══ Passage to read ══

The Tamsui line () was a Taiwanese railroad branch line, located in the cities of Taipei and New Taipei and operated by the Taiwan Railways Administration (TRA). It connected the city of Taipei with the town of Tamsui. The route is currently served by the Taipei Metro Tamsui–Xinyi line.

History

After Japan gradually occupied Taiwan in 1895 (during Japanese rule), the main transportation port was still the Port of Damtsui.  Traditionally, materials were transported from Damtsui Port "upriver" in small canoes.  To improve the surface transport capacity from Damtsui Port to Taihoku and the rest of Taiwan, the Ministry of Railways in the Taiwan Directorate-General arranged to utilize the railway materials reclaimed from the reconstruction of the Taihoku-Shinchiku segment of the Ching-dynasty West Coast Main Line to survey and layout a railway line along the east bank of the Damtsui river.  This became known as the Damtsui Line.  The construction cost of the Damtsui Line was much less than the original plan, costing only 720,000 yen.  This line was also used to transport new railway construction materials imported from Japan, and ballast stone from a quarry near Shirin.

═══

→ Work order A: Write out the stretch of the text on the Tamsui line from "After Japan gradually" through "quarry near Shirin.".

══ Data section ══

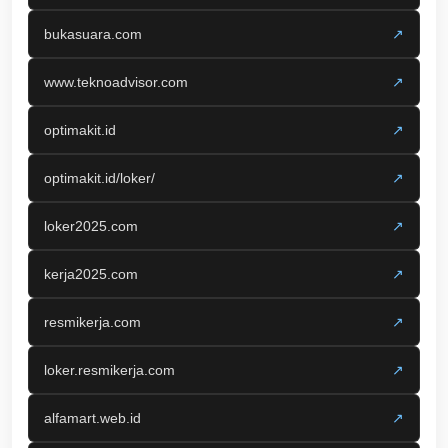
bukasuara.com
↗
www.teknoadvisor.com
↗
optimakit.id
↗
optimakit.id/loker/
↗
loker2025.com
↗
kerja2025.com
↗
resmikerja.com
↗
loker.resmikerja.com
↗
alfamart.web.id
↗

═══

→ Work order B: Repeat every line of the records above without changing anything, and leave the pictures out of your answer.

→ Reply A:
After Japan gradually occupied Taiwan in 1895 (during Japanese rule), the main transportation port was still the Port of Damtsui.  Traditionally, materials were transported from Damtsui Port "upriver" in small canoes.  To improve the surface transport capacity from Damtsui Port to Taihoku and the rest of Taiwan, the Ministry of Railways in the Taiwan Directorate-General arranged to utilize the railway materials reclaimed from the reconstruction of the Taihoku-Shinchiku segment of the Ching-dynasty West Coast Main Line to survey and layout a railway line along the east bank of the Damtsui river.  This became known as the Damtsui Line.  The construction cost of the Damtsui Line was much less than the original plan, costing only 720,000 yen.  This line was also used to transport new railway construction materials imported from Japan, and ballast stone from a quarry near Shirin.

→ Reply B:
bukasuara.com
↗
www.teknoadvisor.com
↗
optimakit.id
↗
optimakit.id/loker/
↗
loker2025.com
↗
kerja2025.com
↗
resmikerja.com
↗
loker.resmikerja.com
↗
alfamart.web.id
↗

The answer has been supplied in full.